This is not something that I'm able to do in my BIND server configuration then???  Do I need to request one for each domain that is on the box?


----------



## graudeejs (Mar 28, 2011)

Yes, as far as I understand (I'm not that deep in understanding rDNS) you need Reverse DNS record for every IP you have (for server), but frankly, having 1 rDNS for SMTP server is enough to send mail (AFAIK)

I had some nice site explaining all this, but I can't locate it anymore...


----------



## graudeejs (Mar 28, 2011)

oh, another way around this is to ask ISP to let you manage your rDNS....

(Anyone correct me if i'm talking nonsense here)

Some info on rDNS here:
http://www.ntchosting.com/dns/reverse-dns.html


----------



## gkontos (Mar 28, 2011)

Ruler2112 said:
			
		

> This is not something that I'm able to do in my BIND server configuration then???  Do I need to request one for each domain that is on the box?


One solution would be to have your ISP delegate the control to you. But if you don't have a class C network then that would require a classless delegation which is more complicated to set up. Try have them create the reverse resolution in their name servers. It is easier and faster.

:: PROBLEM DETAILS ::
In the reverse DNS thread, what does gkontos say would be needed for delegation if you don't have a class C network?

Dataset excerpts
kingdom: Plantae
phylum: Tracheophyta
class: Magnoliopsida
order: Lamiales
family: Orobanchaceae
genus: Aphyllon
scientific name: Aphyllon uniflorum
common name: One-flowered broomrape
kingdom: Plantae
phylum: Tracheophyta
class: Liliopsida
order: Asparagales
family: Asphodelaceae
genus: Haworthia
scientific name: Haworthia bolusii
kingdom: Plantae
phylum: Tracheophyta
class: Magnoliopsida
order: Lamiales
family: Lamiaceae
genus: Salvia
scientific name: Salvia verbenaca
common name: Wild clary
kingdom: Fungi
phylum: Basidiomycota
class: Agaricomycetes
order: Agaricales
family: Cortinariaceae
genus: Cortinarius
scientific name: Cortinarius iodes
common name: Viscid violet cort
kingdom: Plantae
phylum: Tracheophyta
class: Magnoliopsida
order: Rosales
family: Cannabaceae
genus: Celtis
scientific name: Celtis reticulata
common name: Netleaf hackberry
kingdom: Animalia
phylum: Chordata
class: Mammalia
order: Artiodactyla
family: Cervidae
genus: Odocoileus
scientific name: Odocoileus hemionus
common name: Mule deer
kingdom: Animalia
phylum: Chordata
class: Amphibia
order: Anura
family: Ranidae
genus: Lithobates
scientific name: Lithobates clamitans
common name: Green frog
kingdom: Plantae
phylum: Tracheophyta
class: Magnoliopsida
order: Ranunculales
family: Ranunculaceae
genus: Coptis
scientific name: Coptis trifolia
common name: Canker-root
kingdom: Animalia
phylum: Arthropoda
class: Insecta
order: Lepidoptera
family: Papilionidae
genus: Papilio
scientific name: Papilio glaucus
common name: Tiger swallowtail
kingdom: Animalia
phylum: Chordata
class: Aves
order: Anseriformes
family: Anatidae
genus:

:: REPLY ::
A classless delegation, which is more complicated to set up.